Data entries
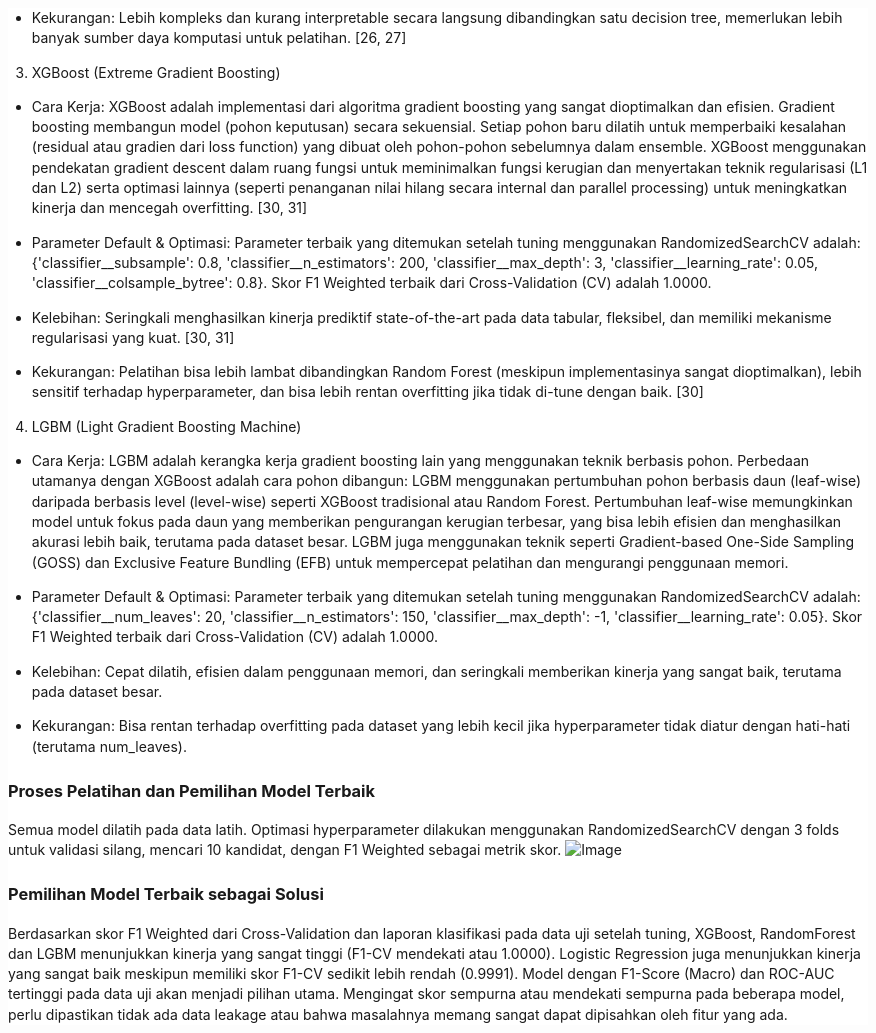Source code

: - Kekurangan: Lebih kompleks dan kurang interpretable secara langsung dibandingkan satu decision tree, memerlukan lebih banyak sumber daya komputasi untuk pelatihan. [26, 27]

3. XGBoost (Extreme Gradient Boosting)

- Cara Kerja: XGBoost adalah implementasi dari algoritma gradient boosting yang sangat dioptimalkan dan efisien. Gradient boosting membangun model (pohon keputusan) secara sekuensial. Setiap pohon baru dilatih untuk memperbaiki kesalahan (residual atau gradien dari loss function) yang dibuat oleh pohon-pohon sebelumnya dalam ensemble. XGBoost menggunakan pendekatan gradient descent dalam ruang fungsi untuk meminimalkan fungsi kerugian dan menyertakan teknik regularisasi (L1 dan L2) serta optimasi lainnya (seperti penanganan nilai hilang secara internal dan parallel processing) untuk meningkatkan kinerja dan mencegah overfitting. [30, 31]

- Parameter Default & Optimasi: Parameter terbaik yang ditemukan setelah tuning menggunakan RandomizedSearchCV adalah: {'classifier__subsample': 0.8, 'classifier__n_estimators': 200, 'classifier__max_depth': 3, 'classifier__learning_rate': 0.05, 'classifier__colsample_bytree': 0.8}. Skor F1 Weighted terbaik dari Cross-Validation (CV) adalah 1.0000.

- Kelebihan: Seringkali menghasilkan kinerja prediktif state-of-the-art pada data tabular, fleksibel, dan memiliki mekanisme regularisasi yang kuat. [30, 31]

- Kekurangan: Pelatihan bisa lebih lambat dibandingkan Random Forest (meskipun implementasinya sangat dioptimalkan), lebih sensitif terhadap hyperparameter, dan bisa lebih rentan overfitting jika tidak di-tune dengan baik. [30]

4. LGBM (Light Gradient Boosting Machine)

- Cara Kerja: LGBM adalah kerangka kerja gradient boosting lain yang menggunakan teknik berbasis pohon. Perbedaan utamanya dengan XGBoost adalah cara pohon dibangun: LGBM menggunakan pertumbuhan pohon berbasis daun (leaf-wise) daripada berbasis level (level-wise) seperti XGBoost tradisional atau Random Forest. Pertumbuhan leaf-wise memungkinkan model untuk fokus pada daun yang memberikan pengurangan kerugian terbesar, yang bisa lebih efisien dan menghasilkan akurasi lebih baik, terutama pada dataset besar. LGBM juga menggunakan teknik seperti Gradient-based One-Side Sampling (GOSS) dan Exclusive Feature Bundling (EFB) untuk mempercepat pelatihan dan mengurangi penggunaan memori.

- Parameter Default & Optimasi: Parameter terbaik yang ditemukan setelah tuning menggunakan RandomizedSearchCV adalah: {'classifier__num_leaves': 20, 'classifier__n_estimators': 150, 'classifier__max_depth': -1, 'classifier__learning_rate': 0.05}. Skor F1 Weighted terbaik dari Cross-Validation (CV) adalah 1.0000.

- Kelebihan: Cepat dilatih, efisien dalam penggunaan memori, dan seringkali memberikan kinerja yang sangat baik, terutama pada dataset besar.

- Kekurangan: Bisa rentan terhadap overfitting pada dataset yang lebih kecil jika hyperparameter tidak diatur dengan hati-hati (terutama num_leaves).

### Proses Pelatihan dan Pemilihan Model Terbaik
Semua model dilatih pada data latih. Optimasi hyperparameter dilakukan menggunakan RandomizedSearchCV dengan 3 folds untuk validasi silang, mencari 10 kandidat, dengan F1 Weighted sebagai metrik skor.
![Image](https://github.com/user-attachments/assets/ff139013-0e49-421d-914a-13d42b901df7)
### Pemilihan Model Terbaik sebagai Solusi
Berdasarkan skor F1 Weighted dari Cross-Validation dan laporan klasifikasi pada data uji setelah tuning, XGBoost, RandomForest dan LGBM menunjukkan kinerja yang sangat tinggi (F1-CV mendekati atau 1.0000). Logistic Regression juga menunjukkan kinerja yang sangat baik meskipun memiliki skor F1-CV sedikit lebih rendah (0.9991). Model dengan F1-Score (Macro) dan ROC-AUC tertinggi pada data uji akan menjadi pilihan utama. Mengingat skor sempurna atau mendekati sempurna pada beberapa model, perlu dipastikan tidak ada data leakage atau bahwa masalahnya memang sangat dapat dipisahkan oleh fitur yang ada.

* **WHAT YOU WILL DO**: Reproduce the lines above word for word, leaving out the pictures.

* **WRITTEN RESPONSE**:
Source code

: - Kekurangan: Lebih kompleks dan kurang interpretable secara langsung dibandingkan satu decision tree, memerlukan lebih banyak sumber daya komputasi untuk pelatihan. [26, 27]

3. XGBoost (Extreme Gradient Boosting)

- Cara Kerja: XGBoost adalah implementasi dari algoritma gradient boosting yang sangat dioptimalkan dan efisien. Gradient boosting membangun model (pohon keputusan) secara sekuensial. Setiap pohon baru dilatih untuk memperbaiki kesalahan (residual atau gradien dari loss function) yang dibuat oleh pohon-pohon sebelumnya dalam ensemble. XGBoost menggunakan pendekatan gradient descent dalam ruang fungsi untuk meminimalkan fungsi kerugian dan menyertakan teknik regularisasi (L1 dan L2) serta optimasi lainnya (seperti penanganan nilai hilang secara internal dan parallel processing) untuk meningkatkan kinerja dan mencegah overfitting. [30, 31]

- Parameter Default & Optimasi: Parameter terbaik yang ditemukan setelah tuning menggunakan RandomizedSearchCV adalah: {'classifier__subsample': 0.8, 'classifier__n_estimators': 200, 'classifier__max_depth': 3, 'classifier__learning_rate': 0.05, 'classifier__colsample_bytree': 0.8}. Skor F1 Weighted terbaik dari Cross-Validation (CV) adalah 1.0000.

- Kelebihan: Seringkali menghasilkan kinerja prediktif state-of-the-art pada data tabular, fleksibel, dan memiliki mekanisme regularisasi yang kuat. [30, 31]

- Kekurangan: Pelatihan bisa lebih lambat dibandingkan Random Forest (meskipun implementasinya sangat dioptimalkan), lebih sensitif terhadap hyperparameter, dan bisa lebih rentan overfitting jika tidak di-tune dengan baik. [30]

4. LGBM (Light Gradient Boosting Machine)

- Cara Kerja: LGBM adalah kerangka kerja gradient boosting lain yang menggunakan teknik berbasis pohon. Perbedaan utamanya dengan XGBoost adalah cara pohon dibangun: LGBM menggunakan pertumbuhan pohon berbasis daun (leaf-wise) daripada berbasis level (level-wise) seperti XGBoost tradisional atau Random Forest. Pertumbuhan leaf-wise memungkinkan model untuk fokus pada daun yang memberikan pengurangan kerugian terbesar, yang bisa lebih efisien dan menghasilkan akurasi lebih baik, terutama pada dataset besar. LGBM juga menggunakan teknik seperti Gradient-based One-Side Sampling (GOSS) dan Exclusive Feature Bundling (EFB) untuk mempercepat pelatihan dan mengurangi penggunaan memori.

- Parameter Default & Optimasi: Parameter terbaik yang ditemukan setelah tuning menggunakan RandomizedSearchCV adalah: {'classifier__num_leaves': 20, 'classifier__n_estimators': 150, 'classifier__max_depth': -1, 'classifier__learning_rate': 0.05}. Skor F1 Weighted terbaik dari Cross-Validation (CV) adalah 1.0000.

- Kelebihan: Cepat dilatih, efisien dalam penggunaan memori, dan seringkali memberikan kinerja yang sangat baik, terutama pada dataset besar.

- Kekurangan: Bisa rentan terhadap overfitting pada dataset yang lebih kecil jika hyperparameter tidak diatur dengan hati-hati (terutama num_leaves).

### Proses Pelatihan dan Pemilihan Model Terbaik
Semua model dilatih pada data latih. Optimasi hyperparameter dilakukan menggunakan RandomizedSearchCV dengan 3 folds untuk validasi silang, mencari 10 kandidat, dengan F1 Weighted sebagai metrik skor.
![Image](https://github.com/user-attachments/assets/ff139013-0e49-421d-914a-13d42b901df7)
### Pemilihan Model Terbaik sebagai Solusi
Berdasarkan skor F1 Weighted dari Cross-Validation dan laporan klasifikasi pada data uji setelah tuning, XGBoost, RandomForest dan LGBM menunjukkan kinerja yang sangat tinggi (F1-CV mendekati atau 1.0000). Logistic Regression juga menunjukkan kinerja yang sangat baik meskipun memiliki skor F1-CV sedikit lebih rendah (0.9991). Model dengan F1-Score (Macro) dan ROC-AUC tertinggi pada data uji akan menjadi pilihan utama. Mengingat skor sempurna atau mendekati sempurna pada beberapa model, perlu dipastikan tidak ada data leakage atau bahwa masalahnya memang sangat dapat dipisahkan oleh fitur yang ada.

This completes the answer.